What is the significance of the six things Scout and Jem found in the knothole in the tree at the Radley House in To Kill a Mockingbird?
1. Pack of Gum
2. Soap Carved Dolls
3. Aluminum Knife
4. Watch on a chain
6. Old Medal
SIGNIFICANCE OF ITEMS FOUND IN THE SECRET KNOTHOLE
1. Pack of Gum. I believe Boo placed the gum in the knothole as a lure to the children. First, the tinfoil was "winking at me" in the sun, and it grabbed Scout's attention when she saw it. None of the other items would likely have been visible in such a way, so the foil acted as a signal to Scout. The fact that the gift was edible--or at least chewable--was also significant; though inexpensive, gum was a luxury to poor children during the Great Depression. Symbolically, author Harper Lee's choice to use "Double-Mint" represents the duality of the nearly inseparable Jem and Scout.
2. Soap Carved Dolls. The dolls were carved in the images of Jem and Scout and show that Boo spent many hours watching the children and was a competent artisan of carving. Boo may be mentally ill, but he has a talent at which he excels.
3. Aluminum Knife. The knife, probably Boo's old boyhood possession, signifies the similarity between the young Boo and the young Jem.
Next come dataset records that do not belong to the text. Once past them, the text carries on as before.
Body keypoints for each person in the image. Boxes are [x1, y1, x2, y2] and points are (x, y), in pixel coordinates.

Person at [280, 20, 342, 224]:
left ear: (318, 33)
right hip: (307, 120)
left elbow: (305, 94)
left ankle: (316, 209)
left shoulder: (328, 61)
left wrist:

It could have been the same knife in which the soap figures were carved. Most importantly, it foreshadows the knife that Boo will use later against Bob Ewell.
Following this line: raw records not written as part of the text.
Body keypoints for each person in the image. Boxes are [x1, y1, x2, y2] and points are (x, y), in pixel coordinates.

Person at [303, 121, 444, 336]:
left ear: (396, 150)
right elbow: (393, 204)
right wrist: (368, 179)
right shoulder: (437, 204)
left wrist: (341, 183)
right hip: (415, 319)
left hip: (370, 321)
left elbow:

4. Watch on a Chain. The watch symbolizes the passage of time, but it is also a thoughtful gift by Boo. Atticus allows Jem to wear the boy's grandfather's watch once a week, and perhaps Boo recognized how much Jem enjoyed this ritual; so, he gave Jem one of his own.
5. Twine. The meaning of the twine is unclear, but Boo could have meant it as a way of communicating with the children--Boo on one end of the twine, and the children on the other.
6. Old Medal. The old spelling bee medal was probably won by Boo himself, and Boo presents it to the children to symbolize its passage to the younger generation.